> What is asked:
Reproduce without change the stretch of entries from the very start through the line that contains "result: h=11 m=44", with both ends included. Leave the pictures out of your copy.

------ Excerpted records

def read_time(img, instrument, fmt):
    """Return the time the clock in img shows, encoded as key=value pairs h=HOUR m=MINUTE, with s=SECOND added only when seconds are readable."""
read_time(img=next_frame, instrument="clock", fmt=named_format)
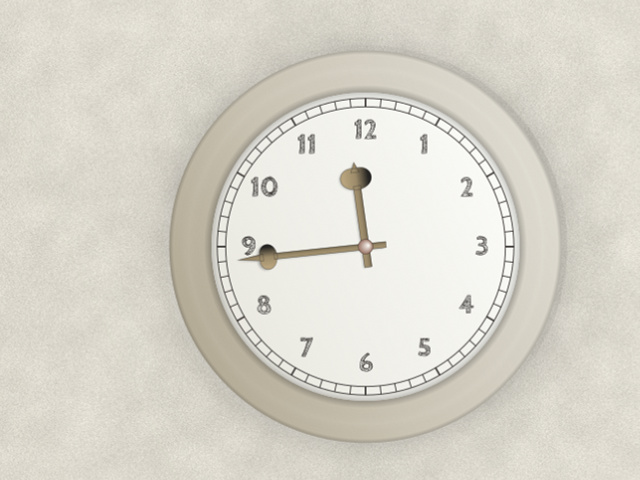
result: h=11 m=44
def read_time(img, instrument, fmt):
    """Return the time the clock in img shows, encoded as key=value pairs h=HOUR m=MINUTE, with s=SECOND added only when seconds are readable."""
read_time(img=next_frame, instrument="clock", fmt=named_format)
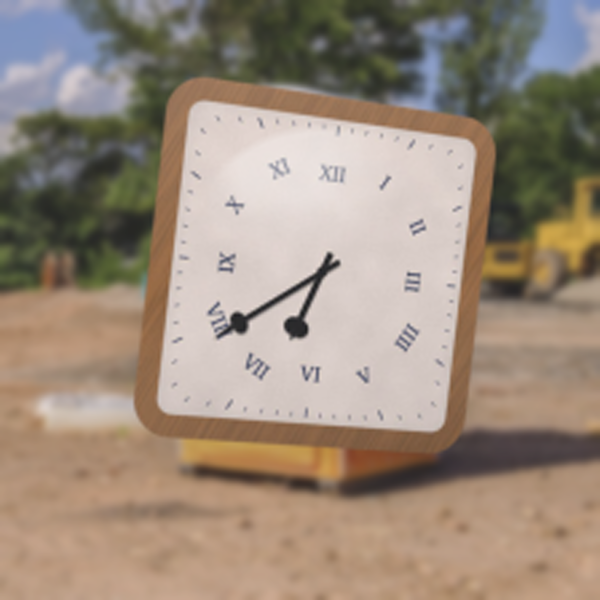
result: h=6 m=39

------------

> Response:
def read_time(img, instrument, fmt):
    """Return the time the clock in img shows, encoded as key=value pairs h=HOUR m=MINUTE, with s=SECOND added only when seconds are readable."""
read_time(img=next_frame, instrument="clock", fmt=named_format)
result: h=11 m=44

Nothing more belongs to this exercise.